GESTELLTE AUFGABE 1 =
Beantworte anhand des Forumsauszugs zu Amazon-Vorbestellungen die folgenden Fragen, jeweils auf einer eigenen Zeile und mit (a), (b) und (c) gekennzeichnet:
(a) Wann wird laut dem ersten Beitrag bei anderen Händlern das Geld einkassiert?
(b) In welchem Bereich arbeitet lumigla laut eigenem Beitrag?
(c) Wann geschieht laut lumigla im eigenen Unternehmen eine Faktura?
GESTELLTE AUFGABE 2 = Aktualisiere im Forumsauszug zu Amazon-Vorbestellungen den Abschnitt von "Mußt ja bei" bis "ich vorher war.", indem du "Großhandel" durch "Einzelhandel" ersetzt, und gib den Abschnitt vollständig wieder.
GESTELLTE AUFGABE 3 = Führe den Forumsauszug zu Amazon-Vorbestellungen von der Stelle an weiter, an der er aufhört.

====== AUSGANGSTEXT ======

Von anderen Händlern kenne ich es so, dass das Geld nach der Vorbestellung einkassiert wird. Insofern klingt das erstmal nicht so dramatisch. Natürlich war es vorher schöner. Ich habe auch schon Spiele vorbestellt mit dem Hintergedanken dass es ja eh erst vor Release abgebucht wird und ich ja nochmal einfach stornieren kann (letzteres wird immer noch gehen).
Und wenn da rechtlich was im Argen ist, dann werden die sehr schnell eine Verbraucherzentrale am Ar... Popo haben.


----------



## Leuenzahn (30. Mai 2019)

Mußt ja bei Amazon nichts vorbestellen, kann Dich keiner dazu zwingen.


----------



## lumigla (30. Mai 2019)

Dieses Gebaren ist absolut unüblich. Ich arbeite als Außendienst im industriellen Großhandel. Eine Faktura geschieht bei uns erst, wenn der Warenausgang gebucht ist, die Ware also buchhalterisch unser Haus verlassen hat. So kenne ich das auch von den Mitbewerbern, bei denen ich vorher war. 

Wenn Amazon jetzt so vorgeht, tätige ich dort keine Vorbestellungen mehr. Amazon soll mal nicht so tun, als hätten sie auf irgendwas ein Monopol, sodass sie die Bedingungen diktieren könnten. Ich bin ohnehin schon dazu übergegangen, wieder Käufe zu streuen. Mir war das zuviel, was wir bei Amazon bestellt haben.


----------



## Herbboy (30. Mai 2019)

====== BEREITGESTELLTES MATERIAL ======

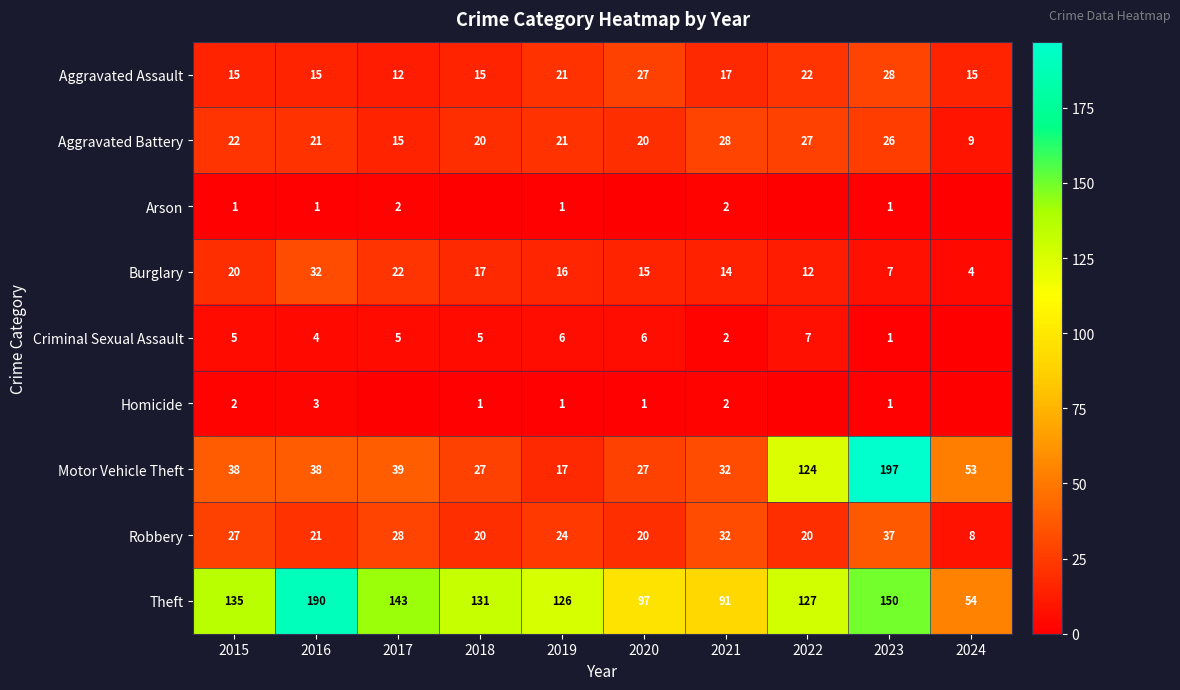

What is the difference between the highest and lowest values at 2020?

97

======

ANTWORTFELD 1 =
(a) Nach der Vorbestellung.
(b) Im Außendienst im industriellen Großhandel.
(c) Erst wenn der Warenausgang gebucht ist, die Ware also buchhalterisch das Haus verlassen hat.

ANTWORTFELD 2 =
Mußt ja bei Amazon nichts vorbestellen, kann Dich keiner dazu zwingen.


----------



## lumigla (30. Mai 2019)

Dieses Gebaren ist absolut unüblich. Ich arbeite als Außendienst im industriellen Einzelhandel. Eine Faktura geschieht bei uns erst, wenn der Warenausgang gebucht ist, die Ware also buchhalterisch unser Haus verlassen hat. So kenne ich das auch von den Mitbewerbern, bei denen ich vorher war.

ANTWORTFELD 3 =
BlauerGrobi schrieb:


> Sie scheinen von Buchhaltung ja mal so gar keine Ahnung zu haben. Die Umsatzsteuer bekommen Sie von dem Kunden bei Zahlung. Geltend wird da nichts gemacht sondern Sie müssen die Vorsteuer die die Ware kostet an das Finanzamt bezahlen. Da die Ware aber noch gar nicht existent ist, zahlen Sie auch nichts sondern haben die Ust bereits Tage oder auch Monate zu freien Verfügung bis sie Sie ans Finanzamt abführen müssen. Also können Sie mit dem Geld frei arbeiten auf Kosten der Steuern und der Kunden. Ich bin mir sicher da summiert sich bei so einem großen Konzern. Wenn Ihnen das egal ist finde ich das schon sehr traurig. Denn ist ist ganz einfach Beschiss.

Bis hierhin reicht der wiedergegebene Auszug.